(Beginning of PROVIDED INFORMATION)
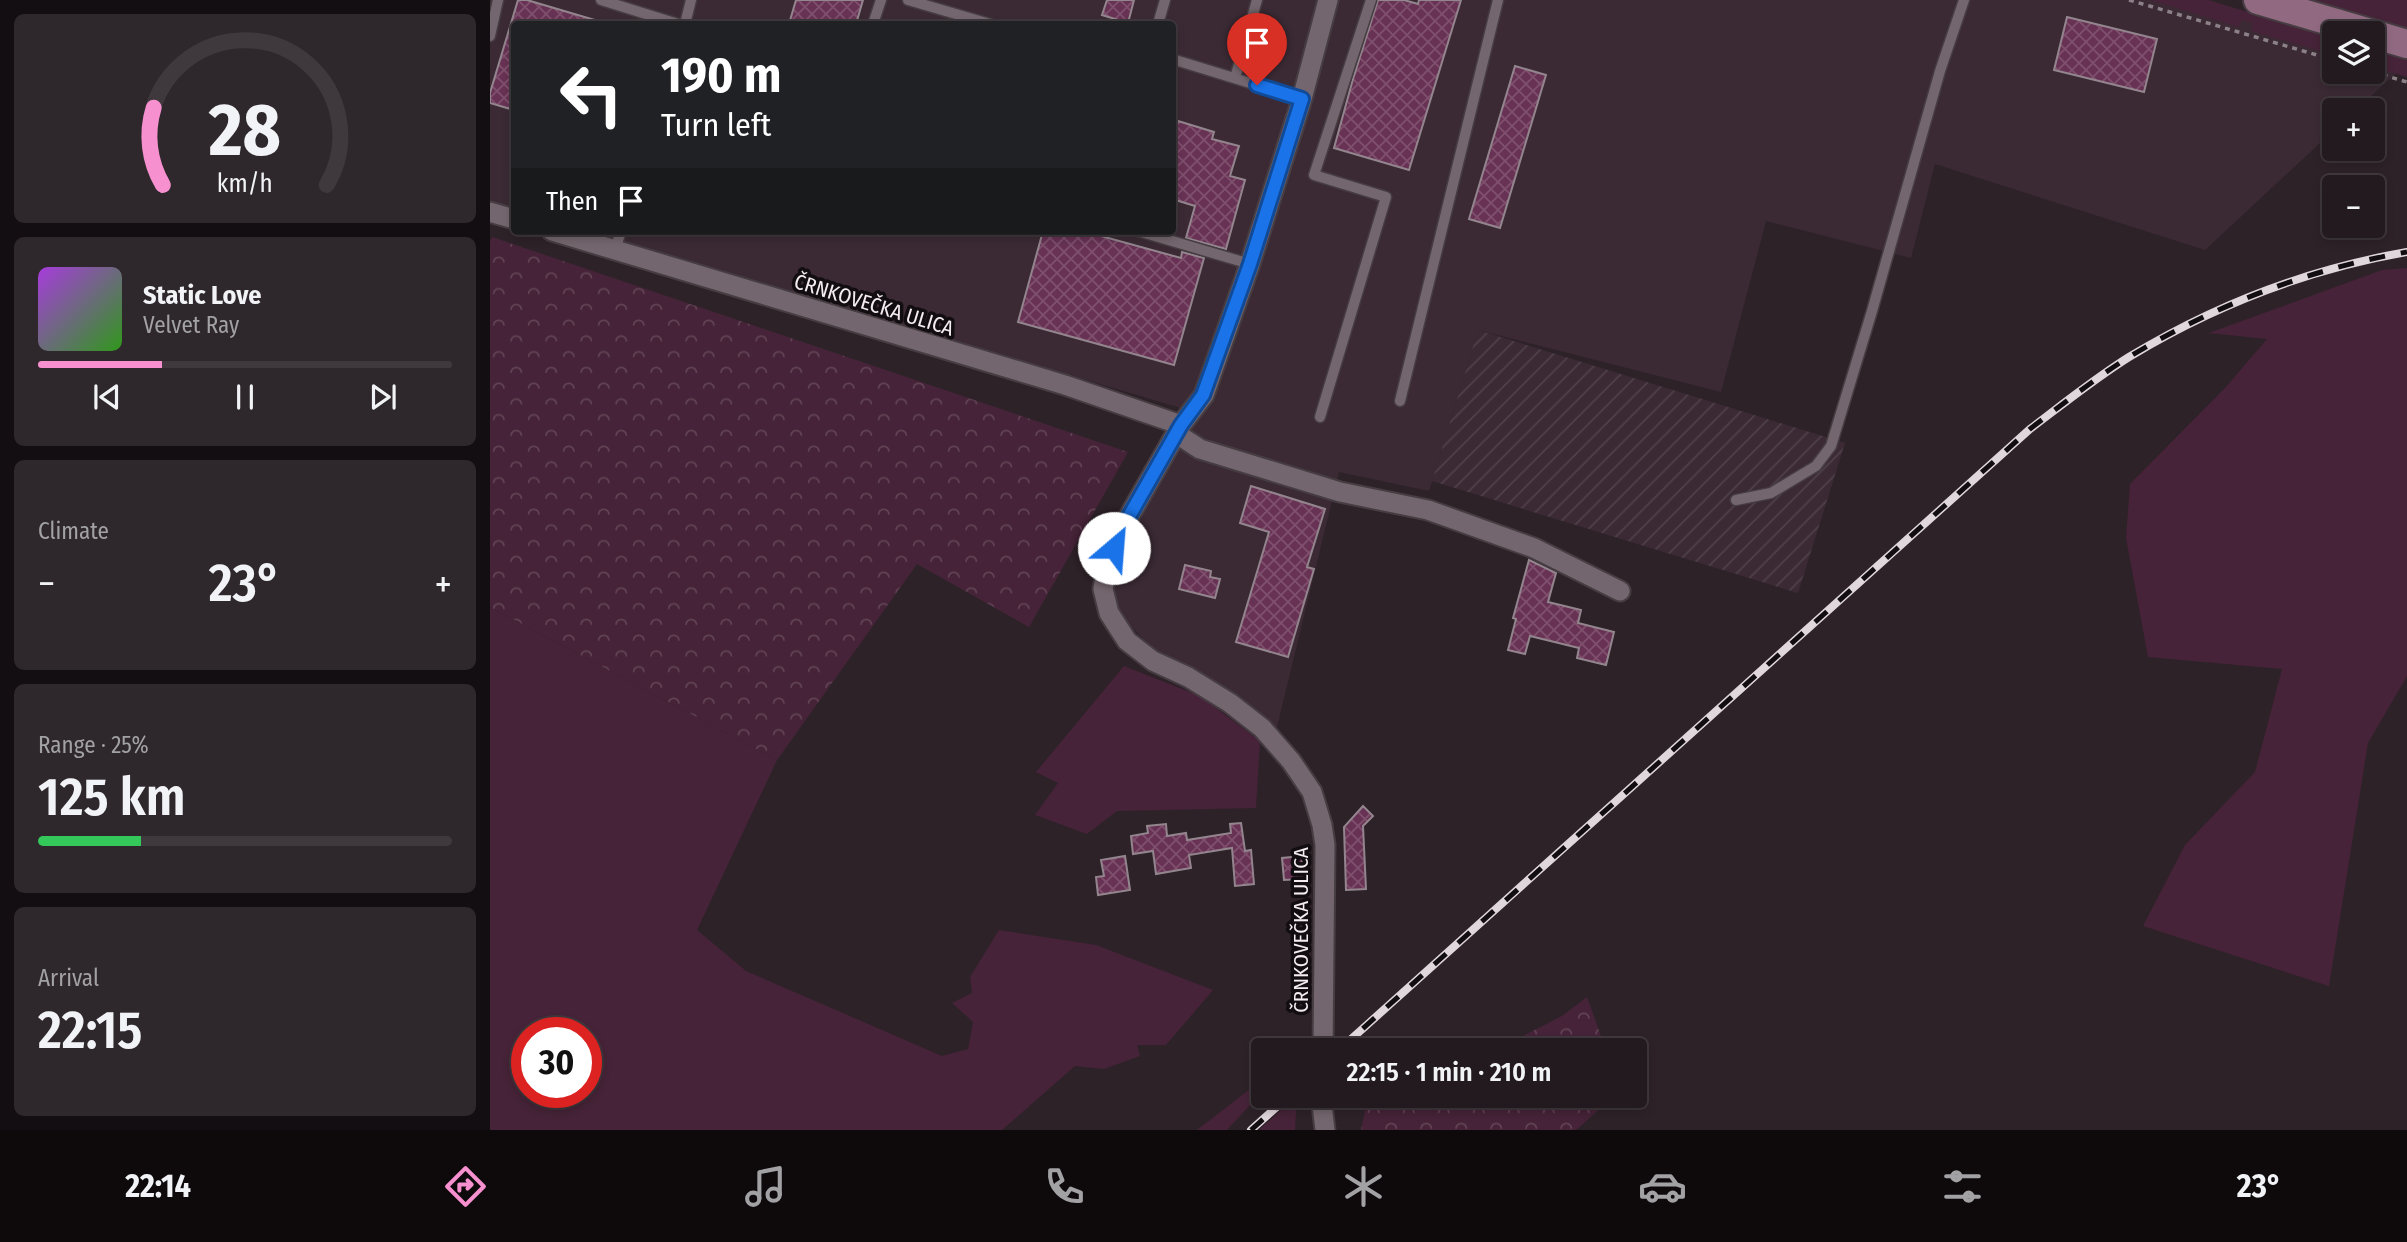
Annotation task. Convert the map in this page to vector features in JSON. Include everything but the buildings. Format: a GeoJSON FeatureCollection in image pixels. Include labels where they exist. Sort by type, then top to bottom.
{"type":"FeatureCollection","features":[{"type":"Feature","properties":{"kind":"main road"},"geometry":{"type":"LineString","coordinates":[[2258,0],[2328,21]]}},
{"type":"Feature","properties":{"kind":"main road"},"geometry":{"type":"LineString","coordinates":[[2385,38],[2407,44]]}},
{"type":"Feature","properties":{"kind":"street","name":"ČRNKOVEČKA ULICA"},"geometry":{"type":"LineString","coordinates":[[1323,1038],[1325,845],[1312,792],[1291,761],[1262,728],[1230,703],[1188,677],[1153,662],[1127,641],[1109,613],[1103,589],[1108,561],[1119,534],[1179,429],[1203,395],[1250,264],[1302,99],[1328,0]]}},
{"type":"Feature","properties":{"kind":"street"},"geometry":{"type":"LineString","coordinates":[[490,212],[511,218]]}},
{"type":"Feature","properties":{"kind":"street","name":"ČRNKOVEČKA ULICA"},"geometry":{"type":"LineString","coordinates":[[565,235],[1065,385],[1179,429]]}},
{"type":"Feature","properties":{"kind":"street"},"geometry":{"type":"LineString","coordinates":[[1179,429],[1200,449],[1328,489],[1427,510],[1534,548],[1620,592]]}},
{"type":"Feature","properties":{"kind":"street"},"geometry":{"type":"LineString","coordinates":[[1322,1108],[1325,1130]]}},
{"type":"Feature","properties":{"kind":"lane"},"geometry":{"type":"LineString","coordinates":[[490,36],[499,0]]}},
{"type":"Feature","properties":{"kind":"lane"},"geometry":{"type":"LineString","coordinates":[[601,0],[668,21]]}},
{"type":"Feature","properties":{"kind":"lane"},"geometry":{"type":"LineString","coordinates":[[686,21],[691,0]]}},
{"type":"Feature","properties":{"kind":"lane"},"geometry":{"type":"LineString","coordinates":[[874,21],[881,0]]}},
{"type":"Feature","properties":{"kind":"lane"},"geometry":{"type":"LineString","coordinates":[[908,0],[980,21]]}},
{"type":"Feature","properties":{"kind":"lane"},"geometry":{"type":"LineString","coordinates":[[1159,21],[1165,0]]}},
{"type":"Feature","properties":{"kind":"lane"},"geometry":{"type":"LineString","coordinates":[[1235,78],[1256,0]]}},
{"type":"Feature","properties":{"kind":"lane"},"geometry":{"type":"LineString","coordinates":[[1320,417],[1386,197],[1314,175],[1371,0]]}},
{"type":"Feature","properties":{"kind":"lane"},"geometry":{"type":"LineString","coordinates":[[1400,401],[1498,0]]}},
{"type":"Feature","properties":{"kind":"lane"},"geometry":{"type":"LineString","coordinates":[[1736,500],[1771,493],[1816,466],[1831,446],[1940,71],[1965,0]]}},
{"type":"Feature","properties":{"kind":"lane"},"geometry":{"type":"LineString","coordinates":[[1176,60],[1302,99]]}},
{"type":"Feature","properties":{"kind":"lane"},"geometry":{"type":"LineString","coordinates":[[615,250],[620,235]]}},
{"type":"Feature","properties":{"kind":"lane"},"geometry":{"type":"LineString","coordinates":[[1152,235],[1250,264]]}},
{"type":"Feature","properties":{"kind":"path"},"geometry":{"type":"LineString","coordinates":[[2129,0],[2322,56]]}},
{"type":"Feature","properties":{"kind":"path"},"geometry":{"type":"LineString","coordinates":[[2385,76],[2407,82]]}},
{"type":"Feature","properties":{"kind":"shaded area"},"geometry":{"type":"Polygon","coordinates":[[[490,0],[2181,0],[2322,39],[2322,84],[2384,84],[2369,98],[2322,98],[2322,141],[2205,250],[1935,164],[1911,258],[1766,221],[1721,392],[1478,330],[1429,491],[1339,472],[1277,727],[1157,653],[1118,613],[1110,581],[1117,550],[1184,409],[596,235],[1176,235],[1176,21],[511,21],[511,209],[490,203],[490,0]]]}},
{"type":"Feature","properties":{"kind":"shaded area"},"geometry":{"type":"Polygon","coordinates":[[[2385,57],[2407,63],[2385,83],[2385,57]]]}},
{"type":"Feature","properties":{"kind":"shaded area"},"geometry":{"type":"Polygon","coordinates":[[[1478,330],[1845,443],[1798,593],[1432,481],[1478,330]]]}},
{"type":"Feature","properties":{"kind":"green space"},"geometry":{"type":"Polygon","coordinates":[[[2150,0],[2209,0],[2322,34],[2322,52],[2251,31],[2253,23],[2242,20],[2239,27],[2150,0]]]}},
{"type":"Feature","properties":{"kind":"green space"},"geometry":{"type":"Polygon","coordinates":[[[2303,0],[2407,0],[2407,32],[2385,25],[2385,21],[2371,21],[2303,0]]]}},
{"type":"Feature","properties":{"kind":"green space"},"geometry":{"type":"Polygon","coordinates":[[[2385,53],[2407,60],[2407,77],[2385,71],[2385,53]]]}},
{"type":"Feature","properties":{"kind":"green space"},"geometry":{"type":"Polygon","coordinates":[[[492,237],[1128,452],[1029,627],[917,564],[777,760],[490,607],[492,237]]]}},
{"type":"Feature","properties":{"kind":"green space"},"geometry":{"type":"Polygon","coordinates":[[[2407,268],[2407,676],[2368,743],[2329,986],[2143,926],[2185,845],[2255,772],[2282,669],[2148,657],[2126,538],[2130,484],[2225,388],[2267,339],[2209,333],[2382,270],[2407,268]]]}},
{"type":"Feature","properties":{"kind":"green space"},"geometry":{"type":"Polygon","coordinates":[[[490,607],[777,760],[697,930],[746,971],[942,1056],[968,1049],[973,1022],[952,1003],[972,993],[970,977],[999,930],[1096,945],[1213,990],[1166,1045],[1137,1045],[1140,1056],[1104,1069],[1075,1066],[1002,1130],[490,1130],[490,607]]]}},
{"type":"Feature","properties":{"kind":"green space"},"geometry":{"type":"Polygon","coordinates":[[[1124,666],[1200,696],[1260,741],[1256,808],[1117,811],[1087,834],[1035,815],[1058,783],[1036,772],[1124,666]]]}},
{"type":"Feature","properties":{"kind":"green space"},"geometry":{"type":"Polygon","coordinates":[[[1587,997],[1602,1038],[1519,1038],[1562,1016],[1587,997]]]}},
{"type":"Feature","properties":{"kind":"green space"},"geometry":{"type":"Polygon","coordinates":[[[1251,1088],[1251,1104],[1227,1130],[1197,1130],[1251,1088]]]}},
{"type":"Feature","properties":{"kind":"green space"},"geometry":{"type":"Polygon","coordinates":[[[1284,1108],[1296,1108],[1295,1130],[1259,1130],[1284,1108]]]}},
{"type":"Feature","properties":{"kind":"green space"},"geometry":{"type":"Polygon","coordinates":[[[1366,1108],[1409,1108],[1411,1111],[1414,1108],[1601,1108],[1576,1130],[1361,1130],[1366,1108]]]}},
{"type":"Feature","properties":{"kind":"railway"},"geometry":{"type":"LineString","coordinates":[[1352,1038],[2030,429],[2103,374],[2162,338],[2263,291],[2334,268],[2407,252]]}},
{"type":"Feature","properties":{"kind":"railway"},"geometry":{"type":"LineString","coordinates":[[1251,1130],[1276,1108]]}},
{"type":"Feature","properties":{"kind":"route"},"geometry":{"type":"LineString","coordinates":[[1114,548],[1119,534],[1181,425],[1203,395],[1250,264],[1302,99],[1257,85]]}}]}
(End of PROVIDED INFORMATION)
(Beginning of PROVIDED INFORMATION)
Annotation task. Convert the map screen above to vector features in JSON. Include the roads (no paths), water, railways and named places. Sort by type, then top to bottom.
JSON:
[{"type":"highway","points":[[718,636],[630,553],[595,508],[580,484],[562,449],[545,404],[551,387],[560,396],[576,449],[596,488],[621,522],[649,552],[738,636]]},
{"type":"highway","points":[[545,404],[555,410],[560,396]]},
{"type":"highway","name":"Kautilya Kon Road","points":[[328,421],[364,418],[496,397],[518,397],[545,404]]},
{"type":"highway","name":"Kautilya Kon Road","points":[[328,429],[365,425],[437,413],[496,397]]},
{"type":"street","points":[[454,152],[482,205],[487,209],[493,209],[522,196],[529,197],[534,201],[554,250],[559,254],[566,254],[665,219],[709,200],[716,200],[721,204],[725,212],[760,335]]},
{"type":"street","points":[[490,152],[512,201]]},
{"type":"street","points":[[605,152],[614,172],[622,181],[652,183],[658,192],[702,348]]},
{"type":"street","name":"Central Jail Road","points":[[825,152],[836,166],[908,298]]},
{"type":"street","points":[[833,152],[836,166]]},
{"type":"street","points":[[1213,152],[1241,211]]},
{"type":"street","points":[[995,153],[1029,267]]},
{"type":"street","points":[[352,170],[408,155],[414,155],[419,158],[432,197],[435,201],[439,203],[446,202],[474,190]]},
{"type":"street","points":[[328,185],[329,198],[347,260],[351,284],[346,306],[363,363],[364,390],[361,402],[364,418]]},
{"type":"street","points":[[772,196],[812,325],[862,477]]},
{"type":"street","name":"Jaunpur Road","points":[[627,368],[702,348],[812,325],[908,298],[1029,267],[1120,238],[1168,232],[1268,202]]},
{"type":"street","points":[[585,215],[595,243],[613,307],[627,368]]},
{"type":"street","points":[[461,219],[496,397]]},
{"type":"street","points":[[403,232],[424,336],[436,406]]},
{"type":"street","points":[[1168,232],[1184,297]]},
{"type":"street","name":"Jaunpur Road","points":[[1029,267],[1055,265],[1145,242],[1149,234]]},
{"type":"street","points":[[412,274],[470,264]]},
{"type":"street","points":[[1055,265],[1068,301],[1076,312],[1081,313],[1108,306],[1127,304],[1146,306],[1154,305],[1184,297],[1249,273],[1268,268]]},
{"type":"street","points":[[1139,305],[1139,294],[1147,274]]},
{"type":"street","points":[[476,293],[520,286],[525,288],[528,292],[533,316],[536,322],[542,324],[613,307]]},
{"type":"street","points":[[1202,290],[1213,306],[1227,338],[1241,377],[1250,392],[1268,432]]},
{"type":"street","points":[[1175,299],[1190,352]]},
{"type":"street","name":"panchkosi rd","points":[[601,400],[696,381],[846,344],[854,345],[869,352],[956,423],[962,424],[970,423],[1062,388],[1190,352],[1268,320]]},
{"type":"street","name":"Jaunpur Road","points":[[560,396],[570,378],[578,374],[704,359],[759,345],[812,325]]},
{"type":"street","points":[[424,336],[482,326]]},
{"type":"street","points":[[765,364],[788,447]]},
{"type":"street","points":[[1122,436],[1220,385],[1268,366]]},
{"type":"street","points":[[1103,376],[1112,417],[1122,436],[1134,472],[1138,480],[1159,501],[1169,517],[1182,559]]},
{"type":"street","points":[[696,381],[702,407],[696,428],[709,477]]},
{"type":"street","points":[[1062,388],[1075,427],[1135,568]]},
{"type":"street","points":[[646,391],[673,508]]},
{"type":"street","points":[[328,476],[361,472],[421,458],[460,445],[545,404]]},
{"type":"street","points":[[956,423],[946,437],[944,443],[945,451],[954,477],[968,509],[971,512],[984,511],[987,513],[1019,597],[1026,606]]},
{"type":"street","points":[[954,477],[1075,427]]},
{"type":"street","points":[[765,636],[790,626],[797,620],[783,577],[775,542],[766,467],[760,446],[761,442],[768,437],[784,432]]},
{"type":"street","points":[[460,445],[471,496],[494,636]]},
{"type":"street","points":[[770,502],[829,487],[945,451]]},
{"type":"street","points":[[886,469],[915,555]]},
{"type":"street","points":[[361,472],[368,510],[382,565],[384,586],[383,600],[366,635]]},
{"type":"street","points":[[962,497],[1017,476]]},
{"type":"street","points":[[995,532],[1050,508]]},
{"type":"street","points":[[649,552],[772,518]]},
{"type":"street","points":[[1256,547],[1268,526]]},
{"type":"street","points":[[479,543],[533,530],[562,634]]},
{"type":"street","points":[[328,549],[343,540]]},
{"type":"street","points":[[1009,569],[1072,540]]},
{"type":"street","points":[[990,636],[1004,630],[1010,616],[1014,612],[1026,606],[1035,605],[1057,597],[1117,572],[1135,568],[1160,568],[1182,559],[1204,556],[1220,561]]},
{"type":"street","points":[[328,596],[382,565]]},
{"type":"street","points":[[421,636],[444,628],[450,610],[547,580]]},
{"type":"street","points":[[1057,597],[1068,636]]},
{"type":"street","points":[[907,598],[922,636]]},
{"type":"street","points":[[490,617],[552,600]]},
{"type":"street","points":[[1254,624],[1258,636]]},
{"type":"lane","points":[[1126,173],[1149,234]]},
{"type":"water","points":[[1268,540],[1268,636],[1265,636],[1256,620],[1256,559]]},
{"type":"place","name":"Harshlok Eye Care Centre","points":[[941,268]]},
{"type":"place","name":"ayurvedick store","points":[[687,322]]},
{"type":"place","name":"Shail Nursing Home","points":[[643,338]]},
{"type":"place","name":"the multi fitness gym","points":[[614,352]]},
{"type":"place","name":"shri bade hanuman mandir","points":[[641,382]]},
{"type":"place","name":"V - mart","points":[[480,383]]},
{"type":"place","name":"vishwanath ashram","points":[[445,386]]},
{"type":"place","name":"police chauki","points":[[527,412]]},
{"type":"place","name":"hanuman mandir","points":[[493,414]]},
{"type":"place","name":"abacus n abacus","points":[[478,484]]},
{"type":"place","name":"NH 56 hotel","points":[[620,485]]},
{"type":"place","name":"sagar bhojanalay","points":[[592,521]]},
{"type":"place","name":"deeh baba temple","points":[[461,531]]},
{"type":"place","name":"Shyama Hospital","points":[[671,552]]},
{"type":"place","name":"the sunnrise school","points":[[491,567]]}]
(End of PROVIDED INFORMATION)
EXERCISE DETAILS ▸ Among the records, find all lines that include the string "features" and return them.

RESULT FOR THIS EXERCISE ▸
Annotation task. Convert the map in this page to vector features in JSON. Include everything but the buildings. Format: a GeoJSON FeatureCollection in image pixels. Include labels where they exist. Sort by type, then top to bottom.
{"type":"FeatureCollection","features":[{"type":"Feature","properties":{"kind":"main road"},"geometry":{"type":"LineString","coordinates":[[2258,0],[2328,21]]}},
Annotation task. Convert the map screen above to vector features in JSON. Include the roads (no paths), water, railways and named places. Sort by type, then top to bottom.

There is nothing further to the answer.